This slow cooker 5-ingredient Amish-style pot roast is the kind of comforting dinner that earns a permanent spot in the weeknight rotation. With a beef bottom round roast tucked into the crock and quartered yellow potatoes nestled all around it, the slow cooker does the heavy lifting while you get on with your day. It leans into the simple, hearty cooking often associated with Amish home kitchens: practical ingredients, minimal fuss, and a supper that comes out warm, tender, and deeply satisfying.
Serve this pot roast with buttered green beans, glazed carrots, or a crisp side salad if you want something fresh alongside all that richness. Warm dinner rolls or thick slices of bread are perfect for soaking up the savory juices, and if you're feeding a bigger crowd, a side of egg noodles or creamy coleslaw rounds things out nicely.
Slow Cooker 5-Ingredient Amish Pot Roast
Servings: 6
Ingredients
3 to 3 1/2 pounds beef bottom round roast
2 pounds yellow potatoes, quartered
1 packet dry onion soup mix
1 can (10 1/2 ounces) condensed cream of mushroom soup
1 cup water
Directions
1. Lightly coat the inside of a slow cooker with nonstick spray if desired. Place the beef bottom round roast in the center of the slow cooker.
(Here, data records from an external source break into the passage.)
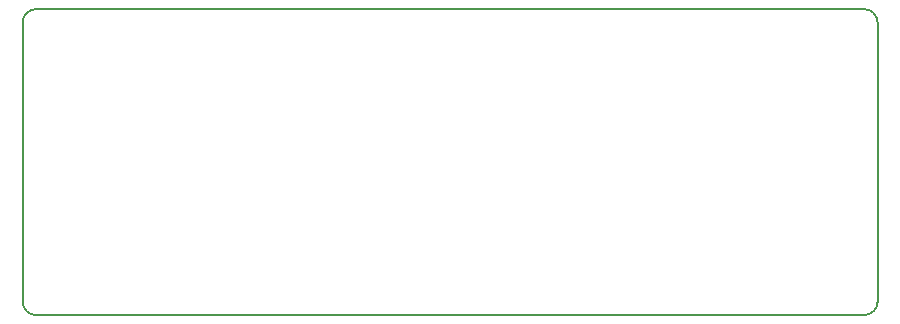
<source format=gbr>
G04 #@! TF.GenerationSoftware,KiCad,Pcbnew,(5.1.9)-1*
G04 #@! TF.CreationDate,2021-05-08T11:49:02+01:00*
G04 #@! TF.ProjectId,RGBtoHDMI Amiga Denise DIP Breakout FFC,52474274-6f48-4444-9d49-20416d696761,v2++ Rev 2*
G04 #@! TF.SameCoordinates,Original*
G04 #@! TF.FileFunction,Profile,NP*
%FSLAX46Y46*%
G04 Gerber Fmt 4.6, Leading zero omitted, Abs format (unit mm)*
G04 Created by KiCad (PCBNEW (5.1.9)-1) date 2021-05-08 11:49:02*
%MOMM*%
%LPD*%
G01*
G04 APERTURE LIST*
G04 #@! TA.AperFunction,Profile*
%ADD10C,0.200000*%
G04 #@! TD*
G04 APERTURE END LIST*
D10*
X101600000Y-63754000D02*
G75*
G02*
X102743000Y-62611000I1143000J0D01*
G01*
X102743000Y-88519000D02*
G75*
G02*
X101600000Y-87376000I0J1143000D01*
G01*
X173990000Y-87376000D02*
G75*
G02*
X172847000Y-88519000I-1143000J0D01*
G01*
X172847000Y-62611000D02*
G75*
G02*
X173990000Y-63754000I0J-1143000D01*
G01*
X172847000Y-88519000D02*
X102743000Y-88519000D01*
X173990000Y-63754000D02*
X173990000Y-87376000D01*
X172847000Y-62611000D02*
X102743000Y-62611000D01*
X101600000Y-63754000D02*
X101600000Y-87376000D01*
M02*

</source>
2. Nestle the quartered yellow potatoes around the roast, tucking them in evenly so they cook in the juices and hold the roast in place.
3. In a small bowl, stir together the dry onion soup mix, condensed cream of mushroom soup, and water until mostly smooth. Pour the mixture over the roast and potatoes.
4. Cover and cook on low for 8 to 9 hours or on high for 5 to 6 hours, until the beef is fork-tender and the potatoes are soft.
5. Transfer the roast to a cutting board, let it rest for 10 minutes, then slice or shred and serve with the potatoes and plenty of the cooking juices spooned over the top.
Variations & Tips
Add carrots: If you want a more classic pot roast feel, add 3 to 4 large carrots cut into thick chunks around the potatoes. They hold up well during the long cook time and add a little sweetness to the gravy.
Brown the roast first: This recipe is designed for convenience, but if you have an extra 10 minutes before work, searing the roast in a hot skillet before adding it to the slow cooker gives the finished dish deeper color and flavor.
Make the gravy richer: For a thicker, more concentrated sauce, remove the cooked roast and potatoes, then whisk 1 tablespoon cornstarch with 1 tablespoon cold water and stir it into the hot slow cooker juices. Cover and cook on high for 10 to 15 minutes until slightly thickened.
Meal-prep tip: On a busy week, I like to quarter the potatoes the night before and keep them in cold water in the refrigerator. In the morning, all that's left is dropping everything into the slow cooker, which makes getting dinner started feel much more manageable.